The name “Gerrymandering” originated in 1812, when Massachusetts governor Elbridge Gerry created twisty districts, one of which resembled a salamander, so the story goes. I’m sure the practice of creating districts for partisan advantage is older still.
When it all started, creating districts was labor-intensive and difficult. In our modern computer-driven era, it’s trivial. Partisans can generate hundreds (or thousands) of district maps and have computers evaluate them. Academics create millions of maps.
It all rests on our system by which millions of citizens elect just a few hundred representatives.
If you are inclined to dig into this endless topic to gain some appreciation of the complexity, here are a few references I have reviewed. You can easily find 100s more, and spend as many hours, days, or weeks as you please.
- wikipedia provides a good (and long) overview of the history and mechanics of how gerrymandering operates.
- The gerrymandering mess, by Erwin Chemerinsky, 2026. This is a well-written piece arguing that SCOTUS should overturn Rucho, and “devise standards” to rein in gerrymandering. It’s a thoughtful piece with a lot of good information and ideas, but it leans toward judicial activism and, in my view, treats gerrymandering more as the disease than a symptom. Even “fair” districts normally fail to represent many constituents in our partisan system.
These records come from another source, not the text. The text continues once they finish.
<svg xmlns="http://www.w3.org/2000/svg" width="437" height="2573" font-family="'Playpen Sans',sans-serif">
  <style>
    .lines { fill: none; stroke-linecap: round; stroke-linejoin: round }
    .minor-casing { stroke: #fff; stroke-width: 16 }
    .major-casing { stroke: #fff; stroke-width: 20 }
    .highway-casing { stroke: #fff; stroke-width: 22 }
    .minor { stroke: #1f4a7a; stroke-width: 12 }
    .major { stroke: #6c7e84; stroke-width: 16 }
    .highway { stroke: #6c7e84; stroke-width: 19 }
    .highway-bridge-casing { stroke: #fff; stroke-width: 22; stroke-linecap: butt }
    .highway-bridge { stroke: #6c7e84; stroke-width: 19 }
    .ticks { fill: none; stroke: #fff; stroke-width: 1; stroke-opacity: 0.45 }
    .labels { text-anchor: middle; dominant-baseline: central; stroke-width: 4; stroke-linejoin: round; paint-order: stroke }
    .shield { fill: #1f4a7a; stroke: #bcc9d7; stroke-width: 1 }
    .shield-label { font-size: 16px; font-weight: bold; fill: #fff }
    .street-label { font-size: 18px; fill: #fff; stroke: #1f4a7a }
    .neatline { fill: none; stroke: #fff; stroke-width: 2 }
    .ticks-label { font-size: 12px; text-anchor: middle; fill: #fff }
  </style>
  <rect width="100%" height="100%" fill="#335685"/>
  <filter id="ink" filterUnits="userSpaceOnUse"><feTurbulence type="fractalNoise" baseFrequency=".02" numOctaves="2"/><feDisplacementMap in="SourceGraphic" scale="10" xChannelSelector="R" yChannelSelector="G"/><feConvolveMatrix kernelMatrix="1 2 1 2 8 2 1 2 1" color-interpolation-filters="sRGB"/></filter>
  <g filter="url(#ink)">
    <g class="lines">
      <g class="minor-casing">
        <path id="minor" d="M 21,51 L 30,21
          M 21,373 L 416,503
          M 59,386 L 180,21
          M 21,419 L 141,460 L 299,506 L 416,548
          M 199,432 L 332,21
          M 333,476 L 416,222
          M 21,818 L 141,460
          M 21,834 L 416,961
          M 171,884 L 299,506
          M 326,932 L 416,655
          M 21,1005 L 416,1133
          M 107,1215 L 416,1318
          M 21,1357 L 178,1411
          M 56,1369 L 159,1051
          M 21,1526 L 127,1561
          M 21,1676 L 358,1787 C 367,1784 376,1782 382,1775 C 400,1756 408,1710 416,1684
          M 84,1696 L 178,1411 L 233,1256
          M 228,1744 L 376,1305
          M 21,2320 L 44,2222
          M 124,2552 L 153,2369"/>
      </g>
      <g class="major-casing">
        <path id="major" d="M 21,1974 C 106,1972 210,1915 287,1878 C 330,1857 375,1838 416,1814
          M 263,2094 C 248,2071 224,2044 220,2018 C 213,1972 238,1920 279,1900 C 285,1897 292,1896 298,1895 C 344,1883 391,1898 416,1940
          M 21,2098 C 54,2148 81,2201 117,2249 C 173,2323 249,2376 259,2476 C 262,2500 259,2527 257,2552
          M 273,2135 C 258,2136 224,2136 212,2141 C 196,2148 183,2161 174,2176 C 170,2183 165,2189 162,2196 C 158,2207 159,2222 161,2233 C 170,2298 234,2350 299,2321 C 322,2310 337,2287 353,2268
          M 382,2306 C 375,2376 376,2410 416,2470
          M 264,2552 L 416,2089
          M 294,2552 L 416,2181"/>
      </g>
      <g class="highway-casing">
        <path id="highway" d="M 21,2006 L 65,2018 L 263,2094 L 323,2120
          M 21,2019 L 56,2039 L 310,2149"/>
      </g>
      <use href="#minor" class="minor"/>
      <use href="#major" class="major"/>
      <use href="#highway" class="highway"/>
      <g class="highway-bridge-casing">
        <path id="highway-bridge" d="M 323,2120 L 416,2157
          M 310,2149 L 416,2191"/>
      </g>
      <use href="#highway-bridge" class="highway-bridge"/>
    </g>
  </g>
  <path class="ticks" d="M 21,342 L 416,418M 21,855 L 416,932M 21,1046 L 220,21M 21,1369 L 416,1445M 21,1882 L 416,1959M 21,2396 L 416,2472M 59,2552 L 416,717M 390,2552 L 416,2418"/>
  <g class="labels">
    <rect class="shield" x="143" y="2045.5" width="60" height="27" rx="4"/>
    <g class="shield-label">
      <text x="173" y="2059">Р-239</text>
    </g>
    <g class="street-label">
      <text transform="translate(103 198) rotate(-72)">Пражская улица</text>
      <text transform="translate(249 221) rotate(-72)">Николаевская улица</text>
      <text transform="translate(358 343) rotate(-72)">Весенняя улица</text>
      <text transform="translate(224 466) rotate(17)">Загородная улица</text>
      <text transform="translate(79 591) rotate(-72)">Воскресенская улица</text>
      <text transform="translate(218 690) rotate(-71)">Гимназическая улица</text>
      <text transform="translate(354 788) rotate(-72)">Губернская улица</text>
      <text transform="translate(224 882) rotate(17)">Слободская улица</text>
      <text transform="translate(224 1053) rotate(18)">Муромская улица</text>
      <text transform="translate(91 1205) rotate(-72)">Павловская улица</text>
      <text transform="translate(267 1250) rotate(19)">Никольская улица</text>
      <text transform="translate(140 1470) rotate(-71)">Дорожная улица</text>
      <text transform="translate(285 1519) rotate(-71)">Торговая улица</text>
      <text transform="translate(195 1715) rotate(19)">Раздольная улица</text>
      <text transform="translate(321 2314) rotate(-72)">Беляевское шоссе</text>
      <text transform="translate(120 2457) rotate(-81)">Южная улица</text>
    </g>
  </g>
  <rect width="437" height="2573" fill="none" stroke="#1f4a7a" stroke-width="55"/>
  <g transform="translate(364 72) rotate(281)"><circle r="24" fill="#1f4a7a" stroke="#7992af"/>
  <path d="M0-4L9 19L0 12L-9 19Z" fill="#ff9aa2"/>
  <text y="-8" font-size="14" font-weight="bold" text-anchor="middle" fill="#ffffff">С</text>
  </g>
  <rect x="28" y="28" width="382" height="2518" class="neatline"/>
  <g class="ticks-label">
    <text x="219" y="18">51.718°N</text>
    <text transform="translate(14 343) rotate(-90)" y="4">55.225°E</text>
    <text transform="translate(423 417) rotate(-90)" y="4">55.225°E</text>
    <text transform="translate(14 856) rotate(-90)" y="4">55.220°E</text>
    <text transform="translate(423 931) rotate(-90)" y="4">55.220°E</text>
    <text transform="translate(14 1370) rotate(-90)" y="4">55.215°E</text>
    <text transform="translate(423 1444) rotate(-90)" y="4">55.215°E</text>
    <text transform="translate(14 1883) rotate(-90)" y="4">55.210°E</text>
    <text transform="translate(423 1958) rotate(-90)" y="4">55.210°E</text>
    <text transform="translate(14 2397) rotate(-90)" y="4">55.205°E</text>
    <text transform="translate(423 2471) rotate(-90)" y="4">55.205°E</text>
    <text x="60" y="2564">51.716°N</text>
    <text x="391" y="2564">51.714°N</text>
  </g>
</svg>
- Partisan Gerrymandering and the Efficiency Gap, Stephanopoulos and McGhee, 2015. This is a 70-page scholarly article that I only skimmed, because I wanted to understand their proposed “efficiency gap” as a possibly useful metric for constraining gerrymandering in practice. Their ideas have merit, but I think their paper serves mainly to underscore the complexity of solving this problem procedurally.
- Relevant rulings:
- Rucho v. Common Cause, 2019 — Holding: Partisan gerrymandering claims present political questions beyond the reach of the federal courts.
- Abbott v. League of United Latin American Citizens, 2025 — allowed Texas redistricting to proceed.
- Tangipa v. Newsom, 2026 — allowed California AB 604 and Prop 50 to proceed.